Wednesday, July 18, 2007

Bavarian Village letter sent to Alberto Gonzales

Will embattled attorney general deal with local issue?


By ANDY STINY
Express Staff Writer

Photo by Associated Press Washington, D.C., lobbyist George Nethercutt Jr. makes a public appearance with President George W. Bush. Nethercutt has been hired by the city of Ketchum to lobby on behalf of affordable housing interests in West Ketchum.

A letter signed by most of the Idaho congressional delegation has been sent to U.S. Attorney General Alberto Gonzales asking for his help in resolving a dispute between the U.S. Attorney's Office in Boise and the city of Ketchum over the Bavarian Village apartments.

Dated July 12, the letter was signed by Idaho Sens. Larry Craig and Mike Crapo and Rep. Mike Simpson. However, Ketchum City Attorney Ben Wurst said it was drafted by George Nethercutt Jr., a former congressman and well-connected Washington lobbyist hired by the city.

Eric Ablin, a spokesman with the U.S. Attorney General's Office, said on Monday that Gonzales had not yet received the letter.

The letter asks Gonzales for a meeting among himself or his representative, the Idaho delegation and the city of Ketchum.

"We propose that your office take steps to secure the transfer of the asset in question to the city of Ketchum or other appropriate entity in order that the local housing problem can be addressed," the letter states.

Bavarian Village became government property in 2004 after a local convicted drug smuggler forfeited them. Advocates for Real Community Housing offered the sole bid for the property when it was put up for auction by the U.S. Internal Revenue Service in October 2005, but the IRS rejected the bid as too low.

The U.S. Attorney's Office in Boise has alleged that the city intimidated others from bidding. Both the city and ARCH deny that accusation, but the U.S. attorney has threatened legal action.

Asked if Gonzales might intervene in such a matter, spokesman Ablin said, "that depends." He said the letter would have to be reviewed first.

The letter states that the city wants to ensure that any sale of the property "will not result in the elimination of low-cost housing." It adds that such housing is scarce and that its lack is hurting the local economy. The letter asks that "no further steps be taken by your office to sell the property until we have exhausted the opportunity for settlement."

In a letter dated April 11, Assistant U.S. Attorney Anthony Hall in Boise stated that his office had tried to work with the city and ARCH so they could buy the property for the government's previously undisclosed minimum bid of $3.5 million, but that the parties could not raise the money.

"It is illegal to interfere with a federal auction," Hall added.

In the same letter, Hall responding to a request by the Sun Valley city attorney asking for direct negotiation between the federal government and the city of Ketchum by stating that there is no authority allowing "the United States to bypass public commercial sale requirements of the law." Asked about that requirement, spokesman Ablin said he could not comment on the case.
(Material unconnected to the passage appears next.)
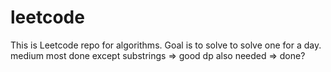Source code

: # leetcode

This is Leetcode repo for algorithms. Goal is to solve to solve one for a day.
medium most done except substrings => good
dp also needed => done?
Gonzales has been in the heat of controversy for several months over allegations that his firing of nine U.S. Attorneys in December was politicized. Numerous Democrats and some Republicans have called for his resignation following what they said was less than forthcoming testimony before the Senate Judiciary Committee hearing that investigated the firings in April. The Washington, D.C.-based organization Common Cause has called for Gonzales' resignation "for demonstrating a reckless disregard for the obligations of his office by subverting the public interest for partisan political concerns," its Web site stated. Common Cause advocates "accountable government."

President George W. Bush and Gonzales have said the firings were mishandled but justified and have dismissed calls for the attorney general's resignation.

Asked what the mood was at the Department of Justice (the Attorney General's office), Albin said he could not say anything on the record.

Last week the House Judiciary Subcommittee rejected Bush's contention that "executive privilege" allowed him to order former White House counsel Harriet Miers not to testify before the subcommittee on her knowledge of the firings. The full committee could vote to hold Miers in contempt of Congress.

The U.S. Constitution does not expressly mention "executive privilege," a contention used by presidents to resist encroachments by Congress including requests for information, stated the legal news Web site, FindLaw. The U.S. Supreme Court rejected President Nixon's claim of executive privilege during the 1974 Watergate scandal when it ordered him to turn over Oval Office tapes and records in the criminal case against members of his administration, the Web site stated.